Real-time benefits we’ve achieved:

• Cache hit rate monitoring with 30-second granularity (previously daily)
• Geographic traffic shift detection within 2 minutes (previously 24 hours)
• Error rate alerting with 1-minute latency (previously discovered through customer reports)
• Content popularity tracking for dynamic TTL optimization

Cost considerations:

• Kinesis: ~$150/month for 5-15 shards with auto-scaling
• Lambda: ~$80/month for log processing (50K invocations/day)
• Firehose: ~$100/month for data transformation and delivery
• Athena: ~$50/month for ad-hoc queries (varies by usage)
• S3 storage: ~$200/month for raw and processed logs (30-day retention)

Total: ~$580/month for real-time analytics on 50M+ daily requests

Key Architectural Decisions:

1. Lambda-based ingestion vs. direct Firehose: We chose Lambda for flexibility in parsing CloudFront’s specific log format and filtering unnecessary fields before streaming. Firehose alone can’t parse CloudFront logs without Lambda transformation.

2. Dual storage strategy: Maintaining both raw logs (compliance, forensics) and processed Parquet data (analytics) provides flexibility for different query patterns while optimizing Athena costs.

3. Kinesis Data Streams vs.

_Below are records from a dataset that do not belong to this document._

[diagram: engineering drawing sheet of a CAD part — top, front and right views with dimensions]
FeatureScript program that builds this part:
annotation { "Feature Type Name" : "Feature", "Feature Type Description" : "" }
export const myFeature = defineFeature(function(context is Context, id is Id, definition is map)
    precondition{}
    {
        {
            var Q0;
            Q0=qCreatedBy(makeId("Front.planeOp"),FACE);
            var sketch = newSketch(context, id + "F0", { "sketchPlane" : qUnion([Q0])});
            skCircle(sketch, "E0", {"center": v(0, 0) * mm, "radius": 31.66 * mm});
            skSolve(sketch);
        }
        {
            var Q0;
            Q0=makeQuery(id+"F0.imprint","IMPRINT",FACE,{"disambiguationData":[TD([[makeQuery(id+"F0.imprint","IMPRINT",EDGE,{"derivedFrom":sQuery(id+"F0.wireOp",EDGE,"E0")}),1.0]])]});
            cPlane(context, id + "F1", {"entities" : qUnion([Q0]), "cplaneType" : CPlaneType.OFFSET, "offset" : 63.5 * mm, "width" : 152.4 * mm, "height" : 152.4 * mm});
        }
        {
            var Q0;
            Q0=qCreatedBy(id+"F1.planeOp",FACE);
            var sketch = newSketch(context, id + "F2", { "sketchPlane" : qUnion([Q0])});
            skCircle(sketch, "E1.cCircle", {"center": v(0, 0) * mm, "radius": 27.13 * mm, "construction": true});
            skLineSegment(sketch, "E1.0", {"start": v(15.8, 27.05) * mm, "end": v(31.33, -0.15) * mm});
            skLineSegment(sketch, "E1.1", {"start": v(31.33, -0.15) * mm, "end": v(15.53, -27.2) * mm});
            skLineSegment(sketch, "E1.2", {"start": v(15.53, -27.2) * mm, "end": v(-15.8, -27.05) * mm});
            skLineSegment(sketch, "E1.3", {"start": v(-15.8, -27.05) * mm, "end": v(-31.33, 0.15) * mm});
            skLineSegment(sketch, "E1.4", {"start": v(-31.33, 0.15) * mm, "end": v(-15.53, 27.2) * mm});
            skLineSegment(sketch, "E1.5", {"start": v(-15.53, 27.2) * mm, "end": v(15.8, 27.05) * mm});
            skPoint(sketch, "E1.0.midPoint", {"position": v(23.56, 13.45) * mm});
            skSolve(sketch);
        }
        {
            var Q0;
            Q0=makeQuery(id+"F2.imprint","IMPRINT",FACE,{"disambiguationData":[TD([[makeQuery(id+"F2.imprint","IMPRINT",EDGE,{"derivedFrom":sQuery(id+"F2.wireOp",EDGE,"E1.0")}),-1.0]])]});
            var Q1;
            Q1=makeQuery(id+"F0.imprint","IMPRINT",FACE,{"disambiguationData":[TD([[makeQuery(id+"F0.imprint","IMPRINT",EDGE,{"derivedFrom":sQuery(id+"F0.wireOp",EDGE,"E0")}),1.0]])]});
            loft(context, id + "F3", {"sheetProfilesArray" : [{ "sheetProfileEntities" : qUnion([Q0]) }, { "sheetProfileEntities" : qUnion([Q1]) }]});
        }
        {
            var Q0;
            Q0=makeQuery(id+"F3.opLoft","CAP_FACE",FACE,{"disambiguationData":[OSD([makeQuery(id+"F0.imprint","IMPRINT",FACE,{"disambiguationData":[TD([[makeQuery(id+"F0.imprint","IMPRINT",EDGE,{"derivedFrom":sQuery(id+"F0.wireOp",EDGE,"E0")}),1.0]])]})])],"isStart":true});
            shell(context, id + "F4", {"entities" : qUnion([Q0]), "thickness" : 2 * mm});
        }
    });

Firehose only: Data Streams enables multiple consumers (real-time alerting, analytics, archival) from a single ingestion pipeline. Firehose alone would require separate processing for each use case.

This architecture successfully addresses CloudFront log delivery latency, Kinesis ingestion scalability, and Athena query efficiency - enabling marketing teams to make data-driven decisions in near real-time rather than waiting for batch processing cycles.

CloudFront doesn’t directly stream to Kinesis, so we use Lambda triggered by S3 events when log files arrive. The Lambda function parses the gzip-compressed log files and sends records to Kinesis Data Streams. This adds minimal latency (under 30 seconds from log delivery to Kinesis) while maintaining the S3 archive for Athena queries. We partition S3 data by date for efficient historical querying.

How are you handling the Athena side? Do you query directly against S3 logs, or are you also writing processed data from Kinesis back to S3 in a more query-friendly format like Parquet?

We batch records in Lambda - each CloudFront log file contains multiple requests, so we parse the file and send records in batches of 500 using PutRecords API. This reduces Kinesis API calls significantly. We started with 5 shards (5MB/sec write capacity) and enabled auto-scaling to handle traffic spikes. During peak hours, we scale to 8-10 shards.

This sounds like exactly what we need. How did you handle the CloudFront log delivery to Kinesis? Did you use Lambda to read from S3 and forward, or is there a direct integration?